Un silence compact, presque palpable, s’installa pour de bon. Le chat, prudent, finit par sortir de sous le lit ; il vint s’asseoir près d’elle et leva vers Sophie un regard grave, comme s’il venait enfin de comprendre qui commandait dans cette maison.
Sophie prit un verre dans le placard, y versa un fond de vin, puis se laissa tomber sur le canapé. Et là, soudain, elle le sentit avec une netteté presque douloureuse : pour la première fois depuis des années, cet appartement était à elle. Sans silhouettes étrangères dans les coins, sans odeurs imposées, sans cet éternel : « Chez nous, on ne fait pas comme ça. »
Une semaine passa. Sept jours de calme. Sept soirées sans entendre Julien crier : « Sophie, ils sont où, mes chaussettes ? » Sept matins sans le chuchotement vigilant de sa belle-mère : « Le café, à ton âge, ce n’est pas bon pour toi… » C’était presque le paradis. Pourtant, Sophie le savait au fond d’elle : l’orage n’était pas parti, il faisait seulement semblant.
Et, bien sûr, le dimanche suivant, à l’heure du déjeuner, la sonnette retentit. Longuement. D’un ton sinistre, comme une cloche d’alarme. Sophie regarda par le judas et sourit malgré elle. Sur le palier se tenait Julien, mal rasé, un bouquet d’œillets à la main. Des œillets ! Ces fleurs qu’on apporte moins pour célébrer quelque chose que pour accompagner son contraire.
— Salut, dit-il en baissant les yeux. On peut parler ?
— Bien sûr, répondit-elle. Dehors.
— Sophie, ne faisons pas de scène.
— Julien, le spectacle s’est terminé vendredi dernier. Les artistes sont partis, les clowns aussi.
Il avança d’un pas, comme pour tester la limite qu’elle lui laisserait franchir.
— Je me suis dit que… peut-être qu’on avait tous les deux exagéré.
— Tous les deux ? Elle haussa légèrement un sourcil. Moi, j’ai supporté pendant sept ans, et toi, tu appelles ça exagérer ?
Julien déposa les fleurs sur l’étagère, avec ce geste bizarre de quelqu’un qui plante un drapeau sur un territoire conquis.
— Maman s’inquiète. Elle pense que tu traverses peut-être une crise…
— Ma crise, Julien, c’est celle de ma patience. Et elle vient de prendre fin.

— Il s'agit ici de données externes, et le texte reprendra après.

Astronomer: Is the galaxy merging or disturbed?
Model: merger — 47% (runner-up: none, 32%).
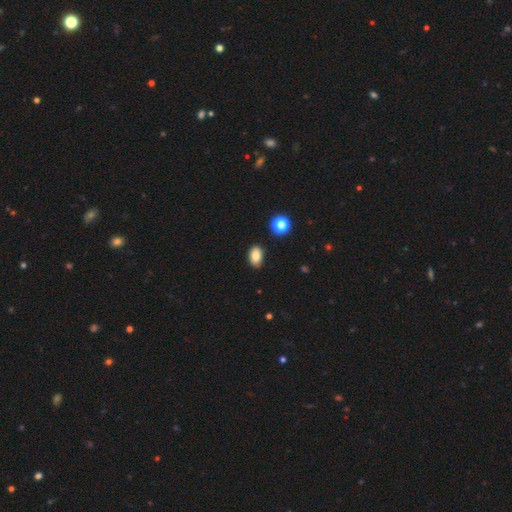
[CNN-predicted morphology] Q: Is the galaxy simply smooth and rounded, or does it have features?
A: smooth — 84%.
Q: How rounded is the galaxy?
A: in between — 87%.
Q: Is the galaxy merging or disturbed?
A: none — 87%.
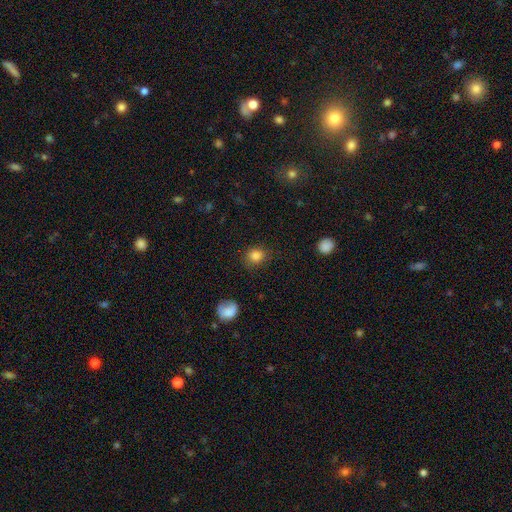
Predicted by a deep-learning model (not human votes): Q: Smooth or featured?
A: smooth (84%); runner-up: star or artifact (11%)
Q: How rounded?
A: round (77%); runner-up: in between (22%)
Q: Merging?
A: none (82%); runner-up: minor disturbance (12%)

Il hocha la tête, embarrassé, ne sachant visiblement plus quoi faire de ses mains.
— Alors peut-être que je pourrais… revenir ?
— Non.
— Pourquoi ?
— Parce que ta valise et ta mère se sont retrouvées. Ne viens pas troubler leur bonheur.
Quelques jours plus tard, ce fut Brigitte qui se présenta. Elle tenait un sachet de mandarines et portait le visage d’une personne convoquée pour un interrogatoire.
— Sophie, évidemment, je comprends tout. Le travail, la fatigue… Mais enfin, nous sommes une famille.
— Nous étions une famille, Brigitte, tant que vous n’aviez pas décidé que ma cuisine était votre maison de vacances.
Sa belle-mère entreprit de disposer les mandarines une à une sur la table, avec l’application de quelqu’un persuadé qu’un fruit pouvait servir d’excuse.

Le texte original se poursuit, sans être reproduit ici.